Dabei hatte der Abend doch so vielversprechend begonnen. Ich hatte mich auf meinen besten Freund gefreut, ich hatte mit Cas getanzt und die Bar mit Lucas ausgestattet, Val beim Dekorieren geholfen und mich einfach auf den Beginn des neuen Jahres gefreut, in das ich gemeinsam mit den wichtigsten Menschen in meinem Leben starten würde. Und jetzt, nur wenige Stunden vor Mitternacht war alles zur absoluten Katastrophe ausgeartet. Und das nur wegen eines Kusses und einer mehr als peinlichen Begegnung mit Zac. Es war nicht einmal das Schlimmste gewesen, ihn zu sehen und damit Lucas, Zac und Niall vereint zu haben. Nein, das Schlimmste war ihre Reaktion gewesen- vor allem Nialls. Ich hatte mich auf einmal wie ein Kind gefühlt, das einem Haufen Erwachsener dabei zusieht, wie sie es herumschubsen. Ich war machtlos und wehrlos gewesen und ich hatte Niall vertraut. Ich war sicher gewesen, dass er wie immer eine Lösung für die unangenehme Situation finden würde. Doch statt eines lockeren Spruchs hatte er sich zu weit aus dem Fenster gelehnt und hätte ich es nicht besser gewusst, hatte er einfach nur eifersüchtig gewirkt. Aber das war lächerlich, nicht?

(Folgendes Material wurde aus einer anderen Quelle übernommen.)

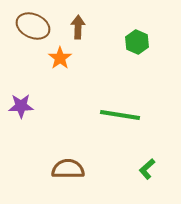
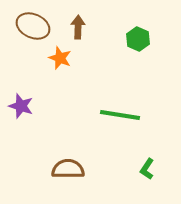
green hexagon: moved 1 px right, 3 px up
orange star: rotated 15 degrees counterclockwise
purple star: rotated 20 degrees clockwise
green L-shape: rotated 15 degrees counterclockwise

Wieso sollte Niall eifersüchtig sein?

Angepisst, ja. Vielleicht sogar gekränkt, weil Zac mit seinen blöden Sprüchen wirklich unter die Gürtellinie gezielt hatte, aber eifersüchtig... Völlig ausgeschlossen. Stöhnend ließ ich den Kopf gegen die Toilettentür sinken und schloss die Augen. Der Kuss prickelte immer noch auf meinen Lippen und wenn ich mit den Fingern darüberstrich bildete ich mir ein, Niall würde mich immer noch berühren.

Bei dem Gedanken daran, riss ich die Augen wieder auf und war kurz erschrocken über mich selbst. Meine Reaktion, ihm eine zu Knallen, war ein absoluter Kurzschluss gewesen. Ich hatte mich schon die ganze Zeit über unwohl gefühlt- beobachtet und bewertet. Ich hatte mir nur gewünscht, mich in Nialls ruhige Art fallen zu lassen. Ihn all den Mist regeln zu lassen und mich darauf verlassen, dass er, wie immer, weiterwusste. Ich hatte ihm die Führung überlassen und er hatte das Schiff einfach auf den nächsten Eisberg zugesteuert. Und das mit Absicht! Er hatte mich nur noch mehr blamiert. Also war meine Retourkutsche doch berechtigt, nicht?

Ich wusste es nicht. Je mehr ich darüber nachdachte, desto peinlicher war mir die überstürzte Handlung. Es hatte nur bestätigt, wie klein und deplatziert ich mir vorkam. Es hatten den Männern eine Macht gegeben, die ich ihnen niemals über das Geschehen hatte geben wollen. Labte sich die Männerwelt nicht gerade daran? Den Unsicherheiten des weiblichen Geschlechts? Plötzlich ertappte ich mich dabei, wie ich mir wünschte, Niall wäre mir gefolgt. Und dann verfluchte ich mich für diesen Gedanken.

Ich verfluchte mich für alles. Wieso hatte ich Lucas eingeladen? Wieso hatte Val diese Party geschmissen und wieso hatte sich Zac gerade heute hierher verirrt? Das Schicksal musste mich wirklich hassen, um all diese Zufälle an nur einem Abend so perfekt ineinander greifen zu lassen... Und dann war da noch dieser dämliche Kuss, um den meine aufgewühlten Gedanken immer wieder kreisten. Immer wieder dieser Kuss und dieses uralte Gefühl der Angst und der Verwirrung.